MessageLabs also uses various check-summing algorithms, so once it has positively identified one sample as a virus, all subsequent identical samples will also be identified as the same virus. Suspect files are sent to the virus lab, where researchers use a variety of tools to analyze them and determine whether a real virus has been intercepted. Like many other virus labs, MessageLabs has created its own virus analysis tool sets, which include:

  • MacroMan: A program that attempts to replicate infected documents by opening and closing the infected document, performing various common actions, creating new documents, and so on.
  • ExtractVBA: A tool that can extract VBA macro code from a document for further analysis.
  • Splitshs: A tool that analyzes OLE compound documents.

MessageLabs also purchased HMVS, a supplementary tool that can extract macro code from a document, as well as registry comparison tools, hex editors, port monitors, network sniffers, and so on.

One infection per 1,500 e-mails
Based on MessageLabs’ two years of scanning for viruses in more than two million e-mail messages per day, the average figure for virus detection across all e-mail is one virus in every 1,500 e-mails. From this, one can estimate that an average of 66 viruses will pass through an ASP’s network for every 100,000 messages handled.

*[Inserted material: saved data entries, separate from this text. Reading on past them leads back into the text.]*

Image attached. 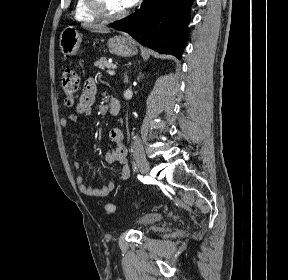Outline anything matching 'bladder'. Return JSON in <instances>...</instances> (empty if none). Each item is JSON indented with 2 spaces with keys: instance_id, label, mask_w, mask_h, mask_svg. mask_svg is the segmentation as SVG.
<instances>
[{
  "instance_id": "bladder-1",
  "label": "bladder",
  "mask_w": 288,
  "mask_h": 280,
  "mask_svg": "<svg viewBox=\"0 0 288 280\" xmlns=\"http://www.w3.org/2000/svg\"><path fill=\"white\" fill-rule=\"evenodd\" d=\"M161 220H162V215L160 213L152 212V213H147V214L142 215L138 219V223L142 226L147 227V226H152Z\"/></svg>"
}]
</instances>
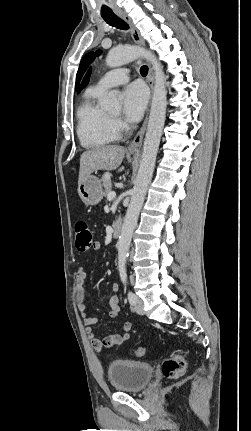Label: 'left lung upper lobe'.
I'll list each match as a JSON object with an SVG mask.
<instances>
[{
	"mask_svg": "<svg viewBox=\"0 0 251 431\" xmlns=\"http://www.w3.org/2000/svg\"><path fill=\"white\" fill-rule=\"evenodd\" d=\"M101 53L100 50H97L96 53L94 52H89L87 53L81 60L80 62V66L77 72V78H76V88L79 85V82L82 78V75L84 74V72L86 71L88 65L95 59L96 56H98Z\"/></svg>",
	"mask_w": 251,
	"mask_h": 431,
	"instance_id": "obj_1",
	"label": "left lung upper lobe"
}]
</instances>
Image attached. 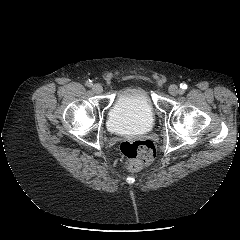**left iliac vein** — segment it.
Listing matches in <instances>:
<instances>
[{
    "mask_svg": "<svg viewBox=\"0 0 240 240\" xmlns=\"http://www.w3.org/2000/svg\"><path fill=\"white\" fill-rule=\"evenodd\" d=\"M181 92V90L179 89V87L175 84H172L170 85L169 87V93L172 95V96H176L178 95L179 93Z\"/></svg>",
    "mask_w": 240,
    "mask_h": 240,
    "instance_id": "obj_1",
    "label": "left iliac vein"
}]
</instances>
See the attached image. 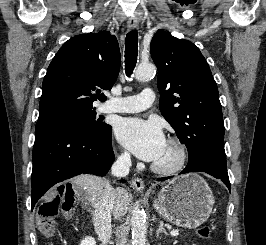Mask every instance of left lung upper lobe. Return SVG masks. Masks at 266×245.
<instances>
[{
  "instance_id": "obj_1",
  "label": "left lung upper lobe",
  "mask_w": 266,
  "mask_h": 245,
  "mask_svg": "<svg viewBox=\"0 0 266 245\" xmlns=\"http://www.w3.org/2000/svg\"><path fill=\"white\" fill-rule=\"evenodd\" d=\"M150 51L158 69L160 111L188 149V164L213 157L226 163L217 84L200 50L159 30Z\"/></svg>"
}]
</instances>
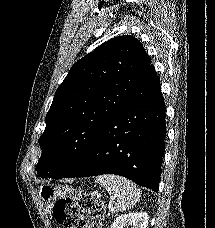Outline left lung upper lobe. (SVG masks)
<instances>
[{
    "instance_id": "obj_1",
    "label": "left lung upper lobe",
    "mask_w": 215,
    "mask_h": 228,
    "mask_svg": "<svg viewBox=\"0 0 215 228\" xmlns=\"http://www.w3.org/2000/svg\"><path fill=\"white\" fill-rule=\"evenodd\" d=\"M143 46L119 36L78 60L58 87L39 138L38 176L57 178L91 147L150 69Z\"/></svg>"
}]
</instances>
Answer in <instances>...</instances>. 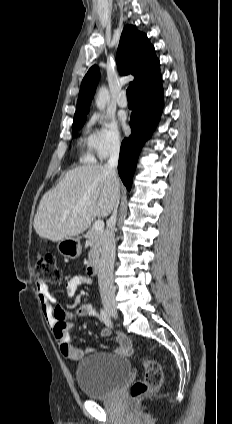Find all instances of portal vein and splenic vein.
Segmentation results:
<instances>
[{
  "label": "portal vein and splenic vein",
  "instance_id": "1",
  "mask_svg": "<svg viewBox=\"0 0 232 424\" xmlns=\"http://www.w3.org/2000/svg\"><path fill=\"white\" fill-rule=\"evenodd\" d=\"M93 227H94L96 230H103V228H104V221H103V220H97V221L94 223Z\"/></svg>",
  "mask_w": 232,
  "mask_h": 424
}]
</instances>
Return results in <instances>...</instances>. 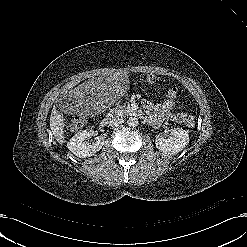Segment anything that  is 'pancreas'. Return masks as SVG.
Instances as JSON below:
<instances>
[{
    "mask_svg": "<svg viewBox=\"0 0 247 247\" xmlns=\"http://www.w3.org/2000/svg\"><path fill=\"white\" fill-rule=\"evenodd\" d=\"M116 111H119L121 114H128L131 113L132 110L129 106H119L115 108Z\"/></svg>",
    "mask_w": 247,
    "mask_h": 247,
    "instance_id": "obj_1",
    "label": "pancreas"
}]
</instances>
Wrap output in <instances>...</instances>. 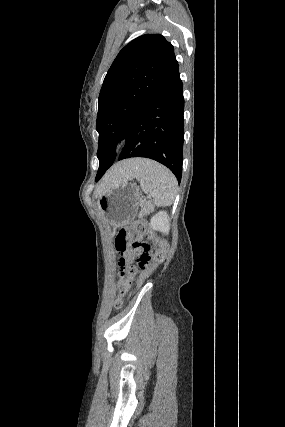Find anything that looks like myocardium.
Instances as JSON below:
<instances>
[{
  "instance_id": "f54148a6",
  "label": "myocardium",
  "mask_w": 285,
  "mask_h": 427,
  "mask_svg": "<svg viewBox=\"0 0 285 427\" xmlns=\"http://www.w3.org/2000/svg\"><path fill=\"white\" fill-rule=\"evenodd\" d=\"M124 143H125V141L123 140V139H119L118 141H117V145H124Z\"/></svg>"
}]
</instances>
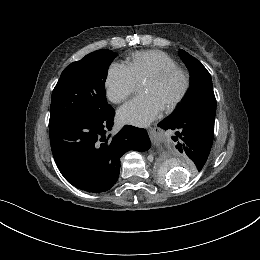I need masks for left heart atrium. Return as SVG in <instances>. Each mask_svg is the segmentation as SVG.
Returning a JSON list of instances; mask_svg holds the SVG:
<instances>
[{
	"instance_id": "obj_1",
	"label": "left heart atrium",
	"mask_w": 260,
	"mask_h": 260,
	"mask_svg": "<svg viewBox=\"0 0 260 260\" xmlns=\"http://www.w3.org/2000/svg\"><path fill=\"white\" fill-rule=\"evenodd\" d=\"M164 105L152 94L133 98L123 105L118 115L122 122L134 125H146L157 118Z\"/></svg>"
}]
</instances>
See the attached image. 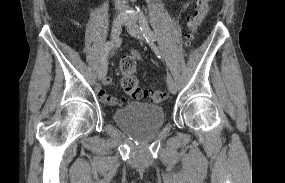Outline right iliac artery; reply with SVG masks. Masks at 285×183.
<instances>
[{"instance_id":"obj_1","label":"right iliac artery","mask_w":285,"mask_h":183,"mask_svg":"<svg viewBox=\"0 0 285 183\" xmlns=\"http://www.w3.org/2000/svg\"><path fill=\"white\" fill-rule=\"evenodd\" d=\"M113 47L112 41H107L104 45L102 54H101V64L106 62L107 56L109 54L110 49Z\"/></svg>"}]
</instances>
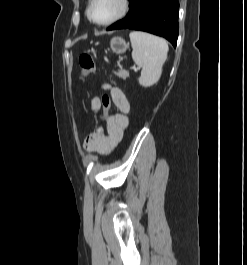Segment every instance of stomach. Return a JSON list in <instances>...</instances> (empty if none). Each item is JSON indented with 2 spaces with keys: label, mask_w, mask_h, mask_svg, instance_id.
Instances as JSON below:
<instances>
[{
  "label": "stomach",
  "mask_w": 247,
  "mask_h": 265,
  "mask_svg": "<svg viewBox=\"0 0 247 265\" xmlns=\"http://www.w3.org/2000/svg\"><path fill=\"white\" fill-rule=\"evenodd\" d=\"M110 47L113 53L120 55L126 52V50L128 49V44L123 38L114 37L111 39Z\"/></svg>",
  "instance_id": "stomach-1"
}]
</instances>
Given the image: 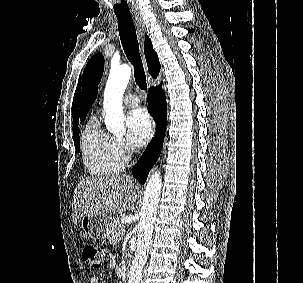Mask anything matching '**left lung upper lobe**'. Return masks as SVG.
<instances>
[{"label": "left lung upper lobe", "instance_id": "obj_1", "mask_svg": "<svg viewBox=\"0 0 303 283\" xmlns=\"http://www.w3.org/2000/svg\"><path fill=\"white\" fill-rule=\"evenodd\" d=\"M104 70V57L100 53L91 57L84 70V83L80 104V118L84 120L96 99L98 85Z\"/></svg>", "mask_w": 303, "mask_h": 283}]
</instances>
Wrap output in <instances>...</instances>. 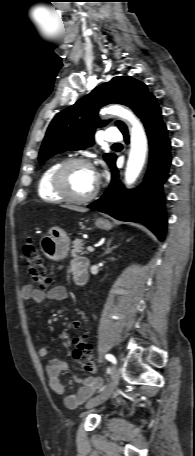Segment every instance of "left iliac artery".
<instances>
[{
    "instance_id": "left-iliac-artery-1",
    "label": "left iliac artery",
    "mask_w": 195,
    "mask_h": 456,
    "mask_svg": "<svg viewBox=\"0 0 195 456\" xmlns=\"http://www.w3.org/2000/svg\"><path fill=\"white\" fill-rule=\"evenodd\" d=\"M105 357H106L107 360L111 361L112 363H114V364L116 363V359H115V357L113 355L106 354Z\"/></svg>"
}]
</instances>
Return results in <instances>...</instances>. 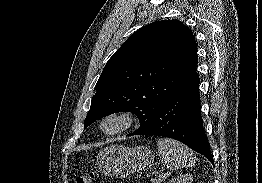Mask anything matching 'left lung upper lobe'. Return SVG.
I'll list each match as a JSON object with an SVG mask.
<instances>
[{
	"label": "left lung upper lobe",
	"mask_w": 262,
	"mask_h": 183,
	"mask_svg": "<svg viewBox=\"0 0 262 183\" xmlns=\"http://www.w3.org/2000/svg\"><path fill=\"white\" fill-rule=\"evenodd\" d=\"M191 29L178 20L150 23L112 55L98 79L84 128L117 112H132L144 130L160 104L197 63Z\"/></svg>",
	"instance_id": "1"
}]
</instances>
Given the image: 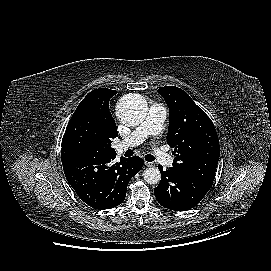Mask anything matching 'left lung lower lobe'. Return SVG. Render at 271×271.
Wrapping results in <instances>:
<instances>
[{
	"instance_id": "1",
	"label": "left lung lower lobe",
	"mask_w": 271,
	"mask_h": 271,
	"mask_svg": "<svg viewBox=\"0 0 271 271\" xmlns=\"http://www.w3.org/2000/svg\"><path fill=\"white\" fill-rule=\"evenodd\" d=\"M158 168L162 178L154 193L157 201L165 208L187 211L196 206L211 188L177 167L163 170L159 165Z\"/></svg>"
}]
</instances>
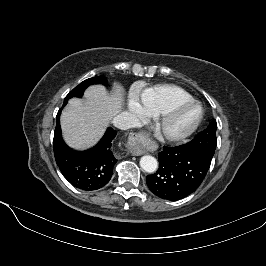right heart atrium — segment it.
I'll use <instances>...</instances> for the list:
<instances>
[{
    "instance_id": "obj_1",
    "label": "right heart atrium",
    "mask_w": 266,
    "mask_h": 266,
    "mask_svg": "<svg viewBox=\"0 0 266 266\" xmlns=\"http://www.w3.org/2000/svg\"><path fill=\"white\" fill-rule=\"evenodd\" d=\"M130 112L139 121H144L149 117L148 112L144 108L143 104L139 101L136 96H131L128 102Z\"/></svg>"
}]
</instances>
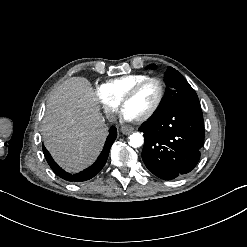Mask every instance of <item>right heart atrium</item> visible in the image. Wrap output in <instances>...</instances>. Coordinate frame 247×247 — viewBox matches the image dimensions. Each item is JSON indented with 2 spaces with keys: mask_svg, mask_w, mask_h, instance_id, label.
Masks as SVG:
<instances>
[{
  "mask_svg": "<svg viewBox=\"0 0 247 247\" xmlns=\"http://www.w3.org/2000/svg\"><path fill=\"white\" fill-rule=\"evenodd\" d=\"M96 98V101L99 105L103 106L102 110L108 114L116 110L117 104L110 101L109 96L107 95V91L104 87L99 86L94 91ZM119 104V103H118Z\"/></svg>",
  "mask_w": 247,
  "mask_h": 247,
  "instance_id": "d8ad5b80",
  "label": "right heart atrium"
}]
</instances>
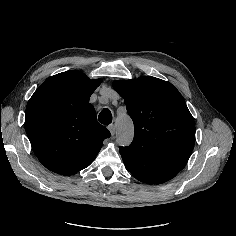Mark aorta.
Instances as JSON below:
<instances>
[{
    "mask_svg": "<svg viewBox=\"0 0 236 236\" xmlns=\"http://www.w3.org/2000/svg\"><path fill=\"white\" fill-rule=\"evenodd\" d=\"M117 142L120 145H129L133 139V123L127 115L116 119Z\"/></svg>",
    "mask_w": 236,
    "mask_h": 236,
    "instance_id": "1",
    "label": "aorta"
}]
</instances>
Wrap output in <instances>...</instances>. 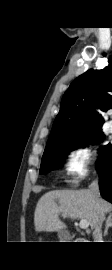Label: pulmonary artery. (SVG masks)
I'll use <instances>...</instances> for the list:
<instances>
[{"instance_id": "e3ab8cb5", "label": "pulmonary artery", "mask_w": 112, "mask_h": 270, "mask_svg": "<svg viewBox=\"0 0 112 270\" xmlns=\"http://www.w3.org/2000/svg\"><path fill=\"white\" fill-rule=\"evenodd\" d=\"M110 131H112V125L110 126Z\"/></svg>"}]
</instances>
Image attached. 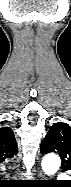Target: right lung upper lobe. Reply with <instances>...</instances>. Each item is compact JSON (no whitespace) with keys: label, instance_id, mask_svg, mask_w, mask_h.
<instances>
[{"label":"right lung upper lobe","instance_id":"cb5924a9","mask_svg":"<svg viewBox=\"0 0 71 187\" xmlns=\"http://www.w3.org/2000/svg\"><path fill=\"white\" fill-rule=\"evenodd\" d=\"M17 143L9 127L0 128V156L4 161H9L17 155Z\"/></svg>","mask_w":71,"mask_h":187}]
</instances>
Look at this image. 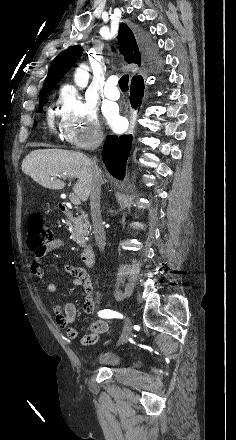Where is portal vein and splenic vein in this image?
<instances>
[{
    "label": "portal vein and splenic vein",
    "mask_w": 236,
    "mask_h": 440,
    "mask_svg": "<svg viewBox=\"0 0 236 440\" xmlns=\"http://www.w3.org/2000/svg\"><path fill=\"white\" fill-rule=\"evenodd\" d=\"M69 199H70V202L76 206L81 204L80 198L77 195H75L74 193H71L69 195Z\"/></svg>",
    "instance_id": "obj_1"
}]
</instances>
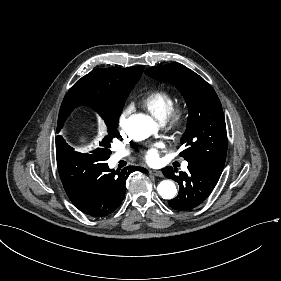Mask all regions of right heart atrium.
<instances>
[{
    "label": "right heart atrium",
    "mask_w": 281,
    "mask_h": 281,
    "mask_svg": "<svg viewBox=\"0 0 281 281\" xmlns=\"http://www.w3.org/2000/svg\"><path fill=\"white\" fill-rule=\"evenodd\" d=\"M129 118L118 116V127L133 140L143 139V129L138 123H129Z\"/></svg>",
    "instance_id": "1"
}]
</instances>
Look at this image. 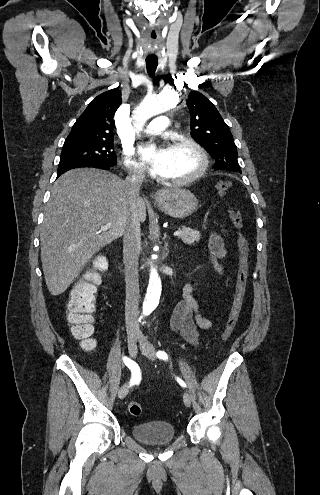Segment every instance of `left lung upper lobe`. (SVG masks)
I'll return each mask as SVG.
<instances>
[{"mask_svg":"<svg viewBox=\"0 0 320 495\" xmlns=\"http://www.w3.org/2000/svg\"><path fill=\"white\" fill-rule=\"evenodd\" d=\"M186 103L191 136L215 158L213 168L241 173L233 136L216 107L197 91L189 94Z\"/></svg>","mask_w":320,"mask_h":495,"instance_id":"left-lung-upper-lobe-1","label":"left lung upper lobe"}]
</instances>
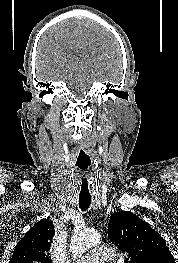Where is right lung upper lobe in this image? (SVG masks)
Here are the masks:
<instances>
[{
  "mask_svg": "<svg viewBox=\"0 0 178 263\" xmlns=\"http://www.w3.org/2000/svg\"><path fill=\"white\" fill-rule=\"evenodd\" d=\"M54 234L52 221L41 219L18 242L9 263H52L49 250Z\"/></svg>",
  "mask_w": 178,
  "mask_h": 263,
  "instance_id": "1",
  "label": "right lung upper lobe"
}]
</instances>
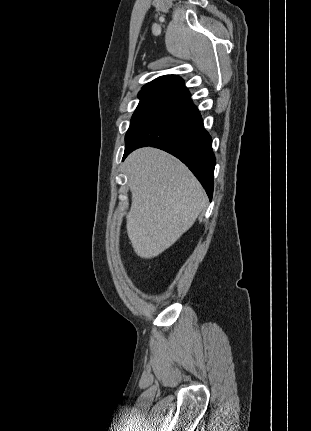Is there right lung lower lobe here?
<instances>
[{
  "mask_svg": "<svg viewBox=\"0 0 311 431\" xmlns=\"http://www.w3.org/2000/svg\"><path fill=\"white\" fill-rule=\"evenodd\" d=\"M144 146L162 149L179 158L212 199L215 167L212 139L190 96L172 104L142 127L125 146L123 160L133 150Z\"/></svg>",
  "mask_w": 311,
  "mask_h": 431,
  "instance_id": "98d812e1",
  "label": "right lung lower lobe"
}]
</instances>
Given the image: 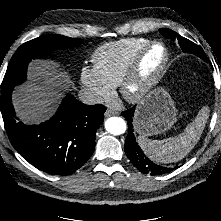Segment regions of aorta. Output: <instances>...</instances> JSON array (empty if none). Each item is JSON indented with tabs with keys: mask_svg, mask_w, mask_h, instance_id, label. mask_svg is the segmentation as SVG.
<instances>
[{
	"mask_svg": "<svg viewBox=\"0 0 221 221\" xmlns=\"http://www.w3.org/2000/svg\"><path fill=\"white\" fill-rule=\"evenodd\" d=\"M126 122L121 117H110L105 121V129L112 135H120L126 131Z\"/></svg>",
	"mask_w": 221,
	"mask_h": 221,
	"instance_id": "obj_1",
	"label": "aorta"
}]
</instances>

Analysis has also shown that a greater percentage of viruses come from “free” mail accounts than from general private domains. Further investigation revealed that the average number of viruses contained within popular, free mail accounts soars to one in 500, three times the general rate. With the constant growth in the use of e-mail and the steady rise in the number of virus-carrying messages, the importance of filtering out these infections at the ASP level will increase. During the weeks following the outbreak of LoveLetter, numerous major organizations reported stopping thousands of messages per day at the e-mail gateway level. This puts a strain on their systems, and given the inherent limitations of antivirus products using MAPI-based virus scanning, the chances of an infected message slipping past are high.

Moving the filtering process one level up to the ASP not only reduces the resource load on enterprise e-mail gateways but can also provide better protection, especially if the ASP uses multiple antivirus scanners.